'Yes, Dear' and 'Friend Me' co-creator Alan Kirschenbaum dies at 51Add to Favorites | Yes, Dear
Kirschenbaum's most recent work was the CBS comedy "Friend Me," which is due for a midseason premiere. His TV credits also include "Dear John," "Coach" and "Raising Hope," among others.
His death has brought an outpouring of emotion from friends and colleagues in the business. Greg Garcia, who co-created "Yes, Dear" with Kirschenbaum and worked with him on "Raising Hope" and "My Name Is Earl," posted the photos above of him, Kirschenbaum (at left) and "Yes, Dear" star Mike O'Malley (center) on that show's set with the following statement: "This was who Alan was. Always making me laugh harder than anyone else could. I hope somewhere Alan is telling a joke and God is doing a spit take but for those of us he left behind, we're devastated."
"We are stunned and devastated to hear the news this morning of Alan's passing," a statement from CBS reads. "We have lost a long-time colleague, a valued friend and truly one of the most well-liked individuals in our midst. We will remember a gifted and successful comedy writer/producer who shared generously of his time beyond his show duties to help the network and studio in a variety of ways; a kind and gentle man; and a warm and witty conversationalist who could always be seen chatting up many on our lot, ranging from assistants to senior executives.
"Everyone at CBS truly loved Alan and he will be deeply missed.

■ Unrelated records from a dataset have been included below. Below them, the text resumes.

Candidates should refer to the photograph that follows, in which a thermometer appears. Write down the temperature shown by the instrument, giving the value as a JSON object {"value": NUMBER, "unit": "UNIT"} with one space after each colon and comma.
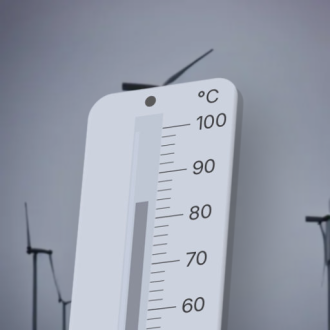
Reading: {"value": 84, "unit": "°C"}
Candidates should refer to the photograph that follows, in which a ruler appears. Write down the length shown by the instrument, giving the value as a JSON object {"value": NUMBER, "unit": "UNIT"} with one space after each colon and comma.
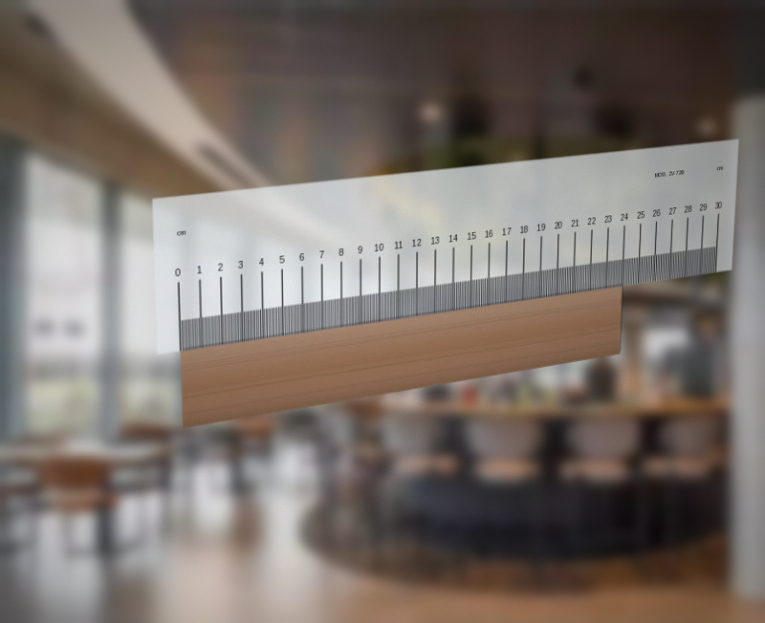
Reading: {"value": 24, "unit": "cm"}
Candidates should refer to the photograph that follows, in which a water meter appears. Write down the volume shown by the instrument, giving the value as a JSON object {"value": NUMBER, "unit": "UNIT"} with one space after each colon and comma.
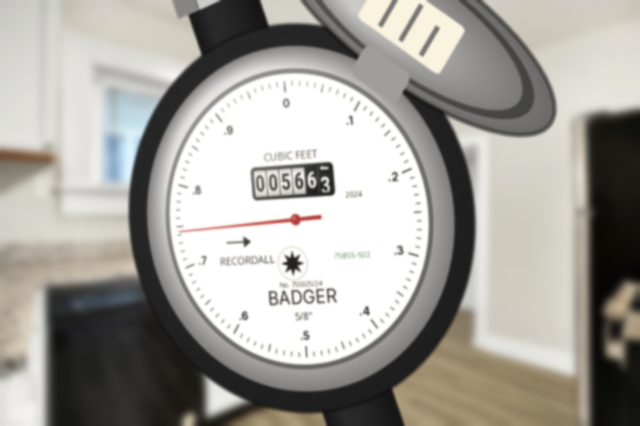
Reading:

Our hearts grieve for his wife Vicki, daughter Molly, sister Judi, mother Ethel and his father, comedian Freddie Roman, and all of Alan's family and friends."
"Everybody Loves Raymond" creator Phil Rosenthal, who has been friends with Kirschenbaum since they were teenagers, wrote a remembrance for the Huffington Post, saying he has "lost a brother" and crediting Kirschenbaum for his own career: "I would literally not be here at all, I wouldn't have had the opportunity, the success, the money for this laptop without him, my dear and funny friend."